**Task description**
A complete answer lists every line of the material where the string "down" occurs.

**Source material**
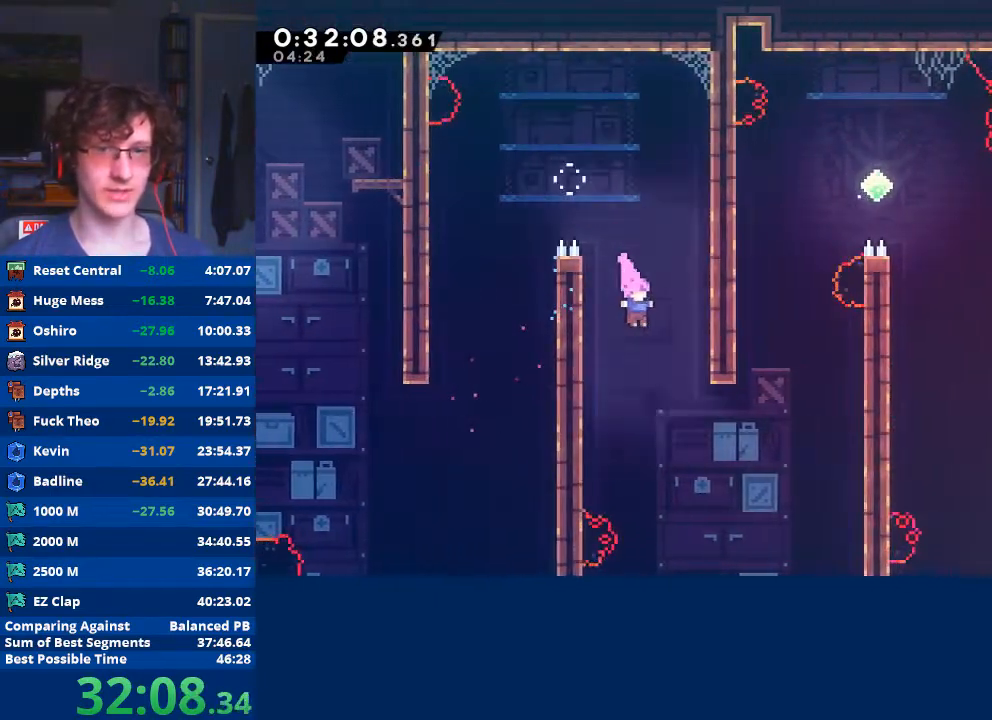
{"buttons": ["X"], "left_stick": "up-right", "events": [[33, "left_stick", "down-right"], [267, "X", "down"], [267, "left_stick", "up-right"], [400, "X", "up"], [500, "X", "down"]]}
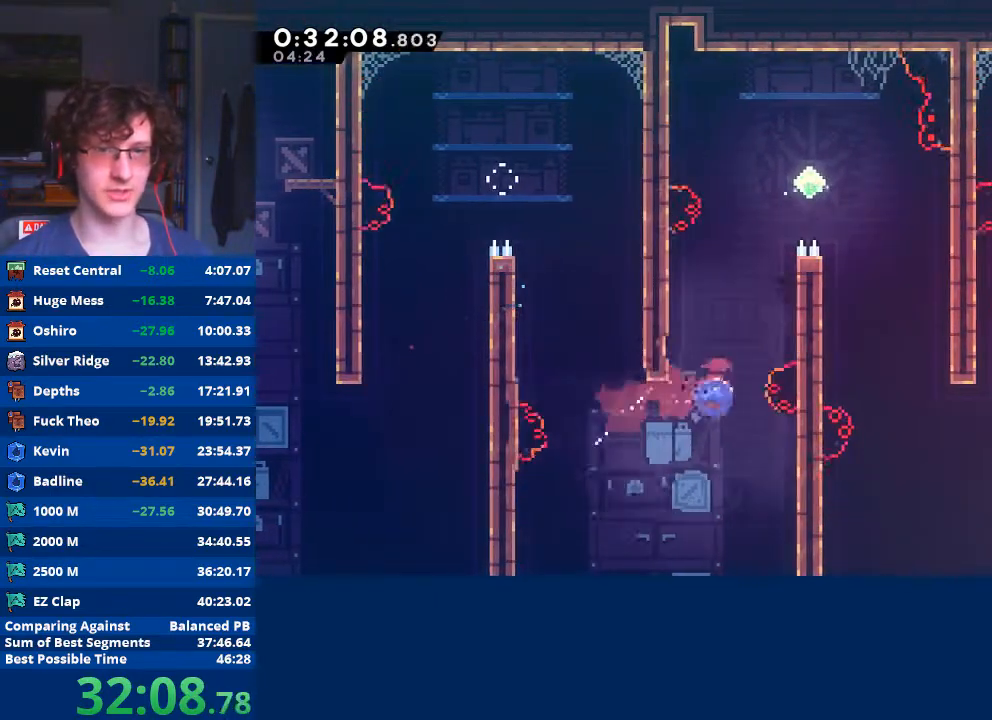
{"buttons": ["A", "R2"], "left_stick": "right", "events": [[167, "X", "up"], [200, "left_stick", "right"], [233, "R2", "down"], [267, "A", "down"]]}
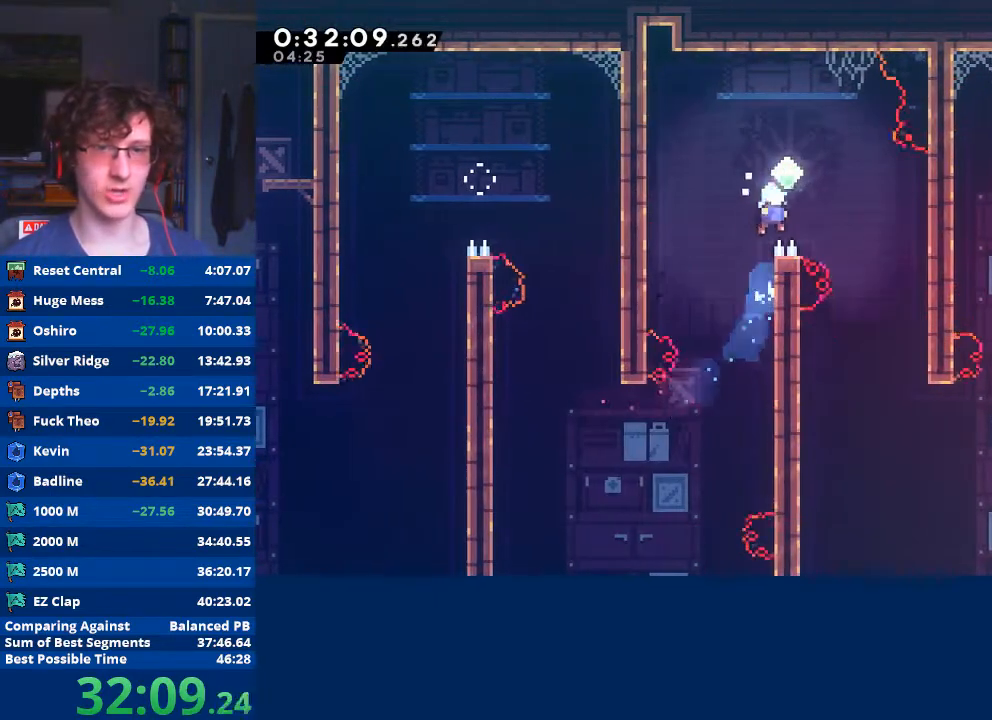
{"buttons": [], "left_stick": "center", "events": [[267, "A", "up"], [300, "R2", "up"], [400, "left_stick", "center"]]}
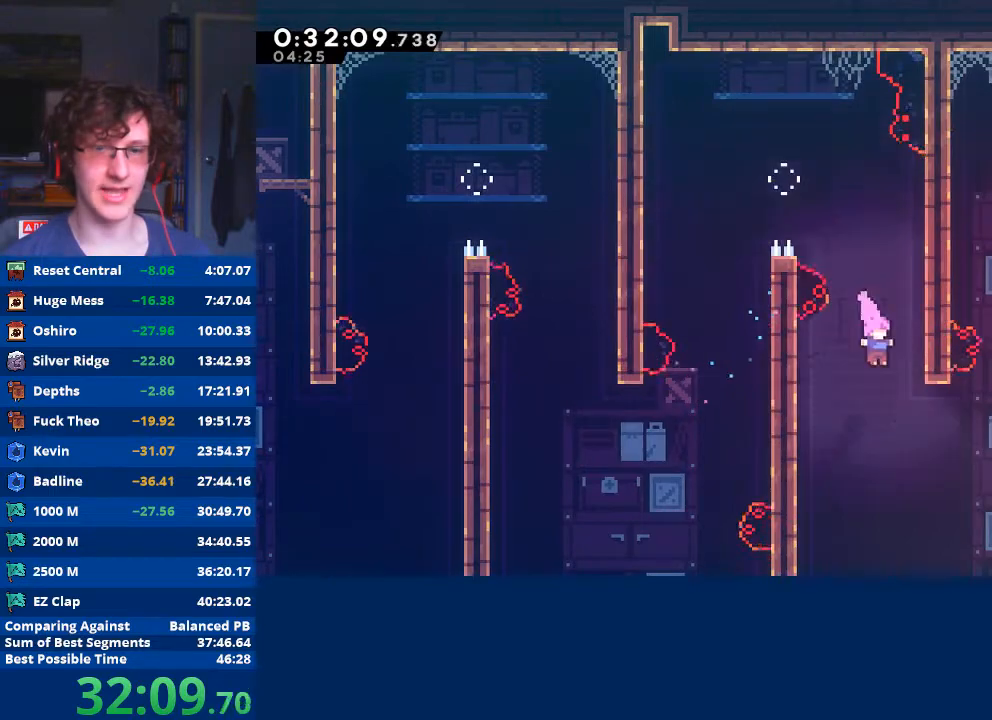
{"buttons": [], "left_stick": "up-right", "events": [[67, "left_stick", "right"], [267, "X", "down"], [267, "left_stick", "up-right"], [467, "X", "up"]]}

**Result**
{"buttons": ["X"], "left_stick": "up-right", "events": [[33, "left_stick", "down-right"], [267, "X", "down"], [267, "left_stick", "up-right"], [400, "X", "up"], [500, "X", "down"]]}
{"buttons": ["A", "R2"], "left_stick": "right", "events": [[167, "X", "up"], [200, "left_stick", "right"], [233, "R2", "down"], [267, "A", "down"]]}
{"buttons": [], "left_stick": "up-right", "events": [[67, "left_stick", "right"], [267, "X", "down"], [267, "left_stick", "up-right"], [467, "X", "up"]]}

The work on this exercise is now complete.